Alleppey: viajando bajo sospecha

La brisa marina es cálida y revitalizante. El Mar de Arabia, agitado y turbio, rompe en olas sobre las costas de Kerala. Los cuervos, con sus disonantes gritos, vuelan en bandadas como hojas empujadas por el viento. Centenares de cangrejos emergen de la arena y caminan con


Por Martín Davico

(Colaboración)

 

movimientos eléctricos, hacia cualquier dirección, como si no fueran a ninguna parte. Cada tarde, mientras el sol baja, los indios juegan al fútbol en la playa, sin sentir el paso de los años,  sin sentir el peso de la arena. Los arcos son troncos de palmera atados con alambre. A escasos metros, los pescadores fuman esperando el ocaso. Saldrán con sus barcas por la noche, y regresarán a la madrugada con bolsas llenas de presas.

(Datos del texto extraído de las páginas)
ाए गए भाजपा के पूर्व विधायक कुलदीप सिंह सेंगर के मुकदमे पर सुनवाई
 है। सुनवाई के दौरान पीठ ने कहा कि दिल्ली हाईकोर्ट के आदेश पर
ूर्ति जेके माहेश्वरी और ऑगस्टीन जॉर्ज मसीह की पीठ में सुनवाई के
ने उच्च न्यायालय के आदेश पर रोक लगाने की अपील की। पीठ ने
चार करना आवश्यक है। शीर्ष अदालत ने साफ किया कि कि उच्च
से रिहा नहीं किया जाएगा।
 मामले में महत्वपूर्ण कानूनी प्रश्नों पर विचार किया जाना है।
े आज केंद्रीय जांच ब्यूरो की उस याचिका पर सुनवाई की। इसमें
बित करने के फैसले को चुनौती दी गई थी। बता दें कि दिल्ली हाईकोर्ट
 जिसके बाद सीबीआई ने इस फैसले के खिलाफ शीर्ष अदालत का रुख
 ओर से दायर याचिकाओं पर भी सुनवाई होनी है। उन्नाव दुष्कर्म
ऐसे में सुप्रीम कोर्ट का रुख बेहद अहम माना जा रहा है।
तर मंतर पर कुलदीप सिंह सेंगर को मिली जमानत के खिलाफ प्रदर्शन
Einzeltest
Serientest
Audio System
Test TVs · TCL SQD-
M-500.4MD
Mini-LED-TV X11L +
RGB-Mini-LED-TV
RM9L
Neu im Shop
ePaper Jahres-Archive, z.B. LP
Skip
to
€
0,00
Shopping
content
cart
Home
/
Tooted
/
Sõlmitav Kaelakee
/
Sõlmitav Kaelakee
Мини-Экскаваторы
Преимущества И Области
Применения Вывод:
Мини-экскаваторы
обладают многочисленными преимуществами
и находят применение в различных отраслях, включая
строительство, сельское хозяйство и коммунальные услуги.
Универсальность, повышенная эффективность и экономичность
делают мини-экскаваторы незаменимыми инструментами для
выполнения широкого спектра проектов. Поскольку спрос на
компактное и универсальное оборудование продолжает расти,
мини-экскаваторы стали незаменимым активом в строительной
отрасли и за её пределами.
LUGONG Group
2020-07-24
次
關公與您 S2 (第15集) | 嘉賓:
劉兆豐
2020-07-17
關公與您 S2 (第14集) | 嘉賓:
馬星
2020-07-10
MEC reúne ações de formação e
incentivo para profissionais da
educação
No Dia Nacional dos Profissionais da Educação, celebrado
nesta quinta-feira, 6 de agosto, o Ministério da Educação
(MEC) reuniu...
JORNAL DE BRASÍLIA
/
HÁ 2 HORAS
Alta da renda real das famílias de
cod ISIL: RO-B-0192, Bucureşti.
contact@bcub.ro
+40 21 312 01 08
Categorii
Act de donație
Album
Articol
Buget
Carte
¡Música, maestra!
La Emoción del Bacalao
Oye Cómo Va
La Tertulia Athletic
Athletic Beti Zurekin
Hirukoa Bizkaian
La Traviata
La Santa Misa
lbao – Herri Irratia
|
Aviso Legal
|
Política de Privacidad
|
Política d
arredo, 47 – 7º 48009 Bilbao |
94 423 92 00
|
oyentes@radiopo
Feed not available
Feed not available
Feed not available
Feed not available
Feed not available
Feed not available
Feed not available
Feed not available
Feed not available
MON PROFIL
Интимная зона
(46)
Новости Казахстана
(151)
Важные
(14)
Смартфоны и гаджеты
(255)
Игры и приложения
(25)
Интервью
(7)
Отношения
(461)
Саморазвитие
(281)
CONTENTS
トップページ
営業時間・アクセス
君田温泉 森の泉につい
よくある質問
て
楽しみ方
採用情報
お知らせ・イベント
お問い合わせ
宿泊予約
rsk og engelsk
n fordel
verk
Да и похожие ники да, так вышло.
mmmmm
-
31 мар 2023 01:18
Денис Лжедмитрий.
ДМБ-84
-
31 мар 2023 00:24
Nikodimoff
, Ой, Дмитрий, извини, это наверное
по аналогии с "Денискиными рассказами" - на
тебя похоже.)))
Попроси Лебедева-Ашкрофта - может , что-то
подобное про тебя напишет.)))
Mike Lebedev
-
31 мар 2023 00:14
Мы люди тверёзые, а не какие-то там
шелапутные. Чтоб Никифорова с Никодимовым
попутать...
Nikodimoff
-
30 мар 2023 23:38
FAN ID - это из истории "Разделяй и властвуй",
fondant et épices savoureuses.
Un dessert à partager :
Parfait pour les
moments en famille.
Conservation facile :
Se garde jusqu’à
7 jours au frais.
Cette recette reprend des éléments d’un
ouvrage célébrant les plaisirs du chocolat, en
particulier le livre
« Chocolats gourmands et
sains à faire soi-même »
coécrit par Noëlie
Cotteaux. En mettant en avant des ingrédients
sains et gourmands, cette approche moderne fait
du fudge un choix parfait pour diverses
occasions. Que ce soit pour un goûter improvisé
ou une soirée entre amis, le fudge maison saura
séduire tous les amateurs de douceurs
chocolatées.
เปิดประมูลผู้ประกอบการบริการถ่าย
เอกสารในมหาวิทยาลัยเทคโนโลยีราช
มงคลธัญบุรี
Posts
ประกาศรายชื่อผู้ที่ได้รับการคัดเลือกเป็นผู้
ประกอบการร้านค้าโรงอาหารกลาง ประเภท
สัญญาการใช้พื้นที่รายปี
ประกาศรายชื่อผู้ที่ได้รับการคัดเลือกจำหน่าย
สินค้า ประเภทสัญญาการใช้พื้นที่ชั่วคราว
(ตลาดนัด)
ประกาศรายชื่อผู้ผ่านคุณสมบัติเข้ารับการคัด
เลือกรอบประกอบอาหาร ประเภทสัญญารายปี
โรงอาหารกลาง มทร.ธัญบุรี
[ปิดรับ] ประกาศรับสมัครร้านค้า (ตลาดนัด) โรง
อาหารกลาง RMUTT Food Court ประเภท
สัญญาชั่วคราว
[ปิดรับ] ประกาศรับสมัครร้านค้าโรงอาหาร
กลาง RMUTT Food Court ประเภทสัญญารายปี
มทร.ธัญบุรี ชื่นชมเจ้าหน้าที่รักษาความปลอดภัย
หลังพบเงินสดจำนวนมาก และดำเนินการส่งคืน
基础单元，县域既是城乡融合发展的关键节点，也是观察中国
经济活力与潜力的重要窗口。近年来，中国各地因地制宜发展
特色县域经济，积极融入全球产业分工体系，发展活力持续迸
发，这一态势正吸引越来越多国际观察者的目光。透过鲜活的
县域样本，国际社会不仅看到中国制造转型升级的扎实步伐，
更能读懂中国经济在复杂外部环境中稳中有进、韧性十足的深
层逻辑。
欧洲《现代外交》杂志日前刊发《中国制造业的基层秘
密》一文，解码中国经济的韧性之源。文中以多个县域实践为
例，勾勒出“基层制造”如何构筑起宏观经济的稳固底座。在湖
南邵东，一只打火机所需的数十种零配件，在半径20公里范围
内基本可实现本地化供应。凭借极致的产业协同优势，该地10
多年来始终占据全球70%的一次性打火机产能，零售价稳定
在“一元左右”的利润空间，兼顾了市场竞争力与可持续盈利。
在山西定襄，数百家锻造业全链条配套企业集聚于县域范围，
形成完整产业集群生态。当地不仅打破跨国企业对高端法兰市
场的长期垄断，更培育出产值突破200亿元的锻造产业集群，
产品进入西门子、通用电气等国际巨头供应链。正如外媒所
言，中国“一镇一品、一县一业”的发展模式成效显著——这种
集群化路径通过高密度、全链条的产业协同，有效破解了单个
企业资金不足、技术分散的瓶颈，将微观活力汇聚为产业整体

• _CONSIGNAS_
**a.** Devuelve sin cambios el pasaje de la crónica sobre Alleppey que va desde "(Colaboración)" hasta "llenas de presas.", ambos incluidos.
**b.** Prosigue la crónica sobre Alleppey a partir de su última oración.

• _RESPUESTAS_
**a.**
(Colaboración)

 

movimientos eléctricos, hacia cualquier dirección, como si no fueran a ninguna parte. Cada tarde, mientras el sol baja, los indios juegan al fútbol en la playa, sin sentir el paso de los años,  sin sentir el peso de la arena. Los arcos son troncos de palmera atados con alambre. A escasos metros, los pescadores fuman esperando el ocaso. Saldrán con sus barcas por la noche, y regresarán a la madrugada con bolsas llenas de presas.

**b.**
Es domingo 8 de marzo y viajo hacia Alleppey en un viejo colectivo de los años 50. Al llegar, solicito mi parada tirando de una soga que lleva atada una campana. Bajo un sol que abrasa, camino por las calles del pueblo en busca de algún lugar para dormir. La gente me saluda como si mi presencia fuera una novedad. Luego de dos horas de deambular, exhausto y fastidioso, consigo una habitación por 400 rupias. Me pregunto por qué hago estas cosas, por qué diablos no reservé antes, tal como lo he venido haciendo hasta ahora...

Son las nueve de la mañana del martes, y viajo tres horas en ferry para llegar a Kottayam. La embarcación navega por los ‘backwaters de Kerala’, un extenso sistema de canales, ríos y remansos. El agua es marrón como la de los ríos del litoral argentino. La vegetación, frondosa, está dominada por bananos y palmeras. La variedad de aves es exquisita, y tal vez iguala a la que hay en Entre Ríos. El ferry se detiene en las garitas, y la gente sube y baja como si fuera un colectivo. Las decenas de casas flotantes que navegan por el río, parecen un pueblo bajo el agua que ha sufrido una creciente.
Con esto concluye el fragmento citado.